Data items

_ _ _ _

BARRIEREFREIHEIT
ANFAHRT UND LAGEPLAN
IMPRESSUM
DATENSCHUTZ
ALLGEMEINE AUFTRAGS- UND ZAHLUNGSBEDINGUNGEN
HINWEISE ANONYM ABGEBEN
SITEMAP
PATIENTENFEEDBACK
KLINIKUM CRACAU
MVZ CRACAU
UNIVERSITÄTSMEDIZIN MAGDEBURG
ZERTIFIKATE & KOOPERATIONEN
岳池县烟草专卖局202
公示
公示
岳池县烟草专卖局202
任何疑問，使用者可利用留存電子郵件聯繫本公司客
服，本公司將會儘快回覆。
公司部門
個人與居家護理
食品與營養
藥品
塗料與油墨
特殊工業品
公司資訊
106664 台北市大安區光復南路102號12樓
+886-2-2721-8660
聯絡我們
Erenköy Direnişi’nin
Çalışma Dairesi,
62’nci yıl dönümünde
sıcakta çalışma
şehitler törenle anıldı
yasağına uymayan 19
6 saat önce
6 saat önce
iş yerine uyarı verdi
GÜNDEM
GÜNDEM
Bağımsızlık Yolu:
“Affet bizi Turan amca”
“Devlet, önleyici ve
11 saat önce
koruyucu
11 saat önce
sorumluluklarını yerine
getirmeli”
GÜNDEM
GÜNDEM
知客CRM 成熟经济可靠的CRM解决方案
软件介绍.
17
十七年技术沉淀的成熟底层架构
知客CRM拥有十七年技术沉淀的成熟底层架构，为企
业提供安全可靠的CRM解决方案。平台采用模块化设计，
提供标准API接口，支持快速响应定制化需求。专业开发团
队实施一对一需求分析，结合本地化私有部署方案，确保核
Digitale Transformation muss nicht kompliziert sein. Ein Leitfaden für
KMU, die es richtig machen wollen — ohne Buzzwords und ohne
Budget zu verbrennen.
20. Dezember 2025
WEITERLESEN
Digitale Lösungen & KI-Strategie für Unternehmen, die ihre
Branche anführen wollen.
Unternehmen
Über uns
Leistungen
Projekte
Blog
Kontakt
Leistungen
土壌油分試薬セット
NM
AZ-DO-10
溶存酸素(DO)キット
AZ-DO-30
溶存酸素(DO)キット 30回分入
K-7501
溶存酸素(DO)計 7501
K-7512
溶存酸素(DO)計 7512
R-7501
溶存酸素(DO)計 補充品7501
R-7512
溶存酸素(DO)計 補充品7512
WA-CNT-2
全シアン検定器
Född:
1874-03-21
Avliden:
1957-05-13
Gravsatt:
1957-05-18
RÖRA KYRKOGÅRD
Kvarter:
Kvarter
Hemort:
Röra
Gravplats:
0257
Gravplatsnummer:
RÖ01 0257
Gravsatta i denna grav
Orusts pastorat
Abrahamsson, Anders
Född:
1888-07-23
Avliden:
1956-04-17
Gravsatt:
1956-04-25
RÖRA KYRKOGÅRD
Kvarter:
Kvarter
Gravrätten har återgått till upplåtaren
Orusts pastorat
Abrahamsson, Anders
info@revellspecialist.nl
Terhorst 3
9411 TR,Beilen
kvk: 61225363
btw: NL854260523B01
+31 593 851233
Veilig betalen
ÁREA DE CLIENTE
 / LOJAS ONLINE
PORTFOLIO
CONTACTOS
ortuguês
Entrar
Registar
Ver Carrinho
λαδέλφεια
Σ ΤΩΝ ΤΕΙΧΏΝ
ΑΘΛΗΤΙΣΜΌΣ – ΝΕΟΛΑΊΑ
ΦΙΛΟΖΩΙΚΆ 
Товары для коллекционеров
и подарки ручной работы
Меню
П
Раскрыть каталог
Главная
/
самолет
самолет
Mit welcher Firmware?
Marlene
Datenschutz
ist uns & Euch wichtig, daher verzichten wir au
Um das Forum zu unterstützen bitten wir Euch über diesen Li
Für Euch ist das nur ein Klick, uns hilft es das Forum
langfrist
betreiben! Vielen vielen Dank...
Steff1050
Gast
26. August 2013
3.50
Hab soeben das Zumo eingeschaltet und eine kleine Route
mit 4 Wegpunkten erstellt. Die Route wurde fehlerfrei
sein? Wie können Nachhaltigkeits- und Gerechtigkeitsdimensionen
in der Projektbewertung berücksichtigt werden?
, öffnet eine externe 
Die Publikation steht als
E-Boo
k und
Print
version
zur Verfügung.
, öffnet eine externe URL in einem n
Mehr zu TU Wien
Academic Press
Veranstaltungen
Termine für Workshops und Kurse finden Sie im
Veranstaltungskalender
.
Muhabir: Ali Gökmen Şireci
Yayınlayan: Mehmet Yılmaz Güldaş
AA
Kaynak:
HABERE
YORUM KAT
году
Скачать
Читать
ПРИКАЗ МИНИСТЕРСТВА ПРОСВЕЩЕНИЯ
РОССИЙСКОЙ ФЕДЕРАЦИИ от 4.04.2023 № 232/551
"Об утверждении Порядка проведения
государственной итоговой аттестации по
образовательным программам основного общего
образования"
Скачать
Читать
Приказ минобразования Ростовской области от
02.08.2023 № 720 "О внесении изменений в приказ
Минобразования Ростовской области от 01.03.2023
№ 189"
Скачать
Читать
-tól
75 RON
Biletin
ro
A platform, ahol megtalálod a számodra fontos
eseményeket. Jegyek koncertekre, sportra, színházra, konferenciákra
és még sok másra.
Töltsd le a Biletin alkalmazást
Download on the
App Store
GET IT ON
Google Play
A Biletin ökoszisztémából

_ _ _ _

§ What you are asked to do: Output the records above in their entirety, exactly.

§ Response to this task:
BARRIEREFREIHEIT
ANFAHRT UND LAGEPLAN
IMPRESSUM
DATENSCHUTZ
ALLGEMEINE AUFTRAGS- UND ZAHLUNGSBEDINGUNGEN
HINWEISE ANONYM ABGEBEN
SITEMAP
PATIENTENFEEDBACK
KLINIKUM CRACAU
MVZ CRACAU
UNIVERSITÄTSMEDIZIN MAGDEBURG
ZERTIFIKATE & KOOPERATIONEN
岳池县烟草专卖局202
公示
公示
岳池县烟草专卖局202
任何疑問，使用者可利用留存電子郵件聯繫本公司客
服，本公司將會儘快回覆。
公司部門
個人與居家護理
食品與營養
藥品
塗料與油墨
特殊工業品
公司資訊
106664 台北市大安區光復南路102號12樓
+886-2-2721-8660
聯絡我們
Erenköy Direnişi’nin
Çalışma Dairesi,
62’nci yıl dönümünde
sıcakta çalışma
şehitler törenle anıldı
yasağına uymayan 19
6 saat önce
6 saat önce
iş yerine uyarı verdi
GÜNDEM
GÜNDEM
Bağımsızlık Yolu:
“Affet bizi Turan amca”
“Devlet, önleyici ve
11 saat önce
koruyucu
11 saat önce
sorumluluklarını yerine
getirmeli”
GÜNDEM
GÜNDEM
知客CRM 成熟经济可靠的CRM解决方案
软件介绍.
17
十七年技术沉淀的成熟底层架构
知客CRM拥有十七年技术沉淀的成熟底层架构，为企
业提供安全可靠的CRM解决方案。平台采用模块化设计，
提供标准API接口，支持快速响应定制化需求。专业开发团
队实施一对一需求分析，结合本地化私有部署方案，确保核
Digitale Transformation muss nicht kompliziert sein. Ein Leitfaden für
KMU, die es richtig machen wollen — ohne Buzzwords und ohne
Budget zu verbrennen.
20. Dezember 2025
WEITERLESEN
Digitale Lösungen & KI-Strategie für Unternehmen, die ihre
Branche anführen wollen.
Unternehmen
Über uns
Leistungen
Projekte
Blog
Kontakt
Leistungen
土壌油分試薬セット
NM
AZ-DO-10
溶存酸素(DO)キット
AZ-DO-30
溶存酸素(DO)キット 30回分入
K-7501
溶存酸素(DO)計 7501
K-7512
溶存酸素(DO)計 7512
R-7501
溶存酸素(DO)計 補充品7501
R-7512
溶存酸素(DO)計 補充品7512
WA-CNT-2
全シアン検定器
Född:
1874-03-21
Avliden:
1957-05-13
Gravsatt:
1957-05-18
RÖRA KYRKOGÅRD
Kvarter:
Kvarter
Hemort:
Röra
Gravplats:
0257
Gravplatsnummer:
RÖ01 0257
Gravsatta i denna grav
Orusts pastorat
Abrahamsson, Anders
Född:
1888-07-23
Avliden:
1956-04-17
Gravsatt:
1956-04-25
RÖRA KYRKOGÅRD
Kvarter:
Kvarter
Gravrätten har återgått till upplåtaren
Orusts pastorat
Abrahamsson, Anders
info@revellspecialist.nl
Terhorst 3
9411 TR,Beilen
kvk: 61225363
btw: NL854260523B01
+31 593 851233
Veilig betalen
ÁREA DE CLIENTE
 / LOJAS ONLINE
PORTFOLIO
CONTACTOS
ortuguês
Entrar
Registar
Ver Carrinho
λαδέλφεια
Σ ΤΩΝ ΤΕΙΧΏΝ
ΑΘΛΗΤΙΣΜΌΣ – ΝΕΟΛΑΊΑ
ΦΙΛΟΖΩΙΚΆ 
Товары для коллекционеров
и подарки ручной работы
Меню
П
Раскрыть каталог
Главная
/
самолет
самолет
Mit welcher Firmware?
Marlene
Datenschutz
ist uns & Euch wichtig, daher verzichten wir au
Um das Forum zu unterstützen bitten wir Euch über diesen Li
Für Euch ist das nur ein Klick, uns hilft es das Forum
langfrist
betreiben! Vielen vielen Dank...
Steff1050
Gast
26. August 2013
3.50
Hab soeben das Zumo eingeschaltet und eine kleine Route
mit 4 Wegpunkten erstellt. Die Route wurde fehlerfrei
sein? Wie können Nachhaltigkeits- und Gerechtigkeitsdimensionen
in der Projektbewertung berücksichtigt werden?
, öffnet eine externe 
Die Publikation steht als
E-Boo
k und
Print
version
zur Verfügung.
, öffnet eine externe URL in einem n
Mehr zu TU Wien
Academic Press
Veranstaltungen
Termine für Workshops und Kurse finden Sie im
Veranstaltungskalender
.
Muhabir: Ali Gökmen Şireci
Yayınlayan: Mehmet Yılmaz Güldaş
AA
Kaynak:
HABERE
YORUM KAT
году
Скачать
Читать
ПРИКАЗ МИНИСТЕРСТВА ПРОСВЕЩЕНИЯ
РОССИЙСКОЙ ФЕДЕРАЦИИ от 4.04.2023 № 232/551
"Об утверждении Порядка проведения
государственной итоговой аттестации по
образовательным программам основного общего
образования"
Скачать
Читать
Приказ минобразования Ростовской области от
02.08.2023 № 720 "О внесении изменений в приказ
Минобразования Ростовской области от 01.03.2023
№ 189"
Скачать
Читать
-tól
75 RON
Biletin
ro
A platform, ahol megtalálod a számodra fontos
eseményeket. Jegyek koncertekre, sportra, színházra, konferenciákra
és még sok másra.
Töltsd le a Biletin alkalmazást
Download on the
App Store
GET IT ON
Google Play
A Biletin ökoszisztémából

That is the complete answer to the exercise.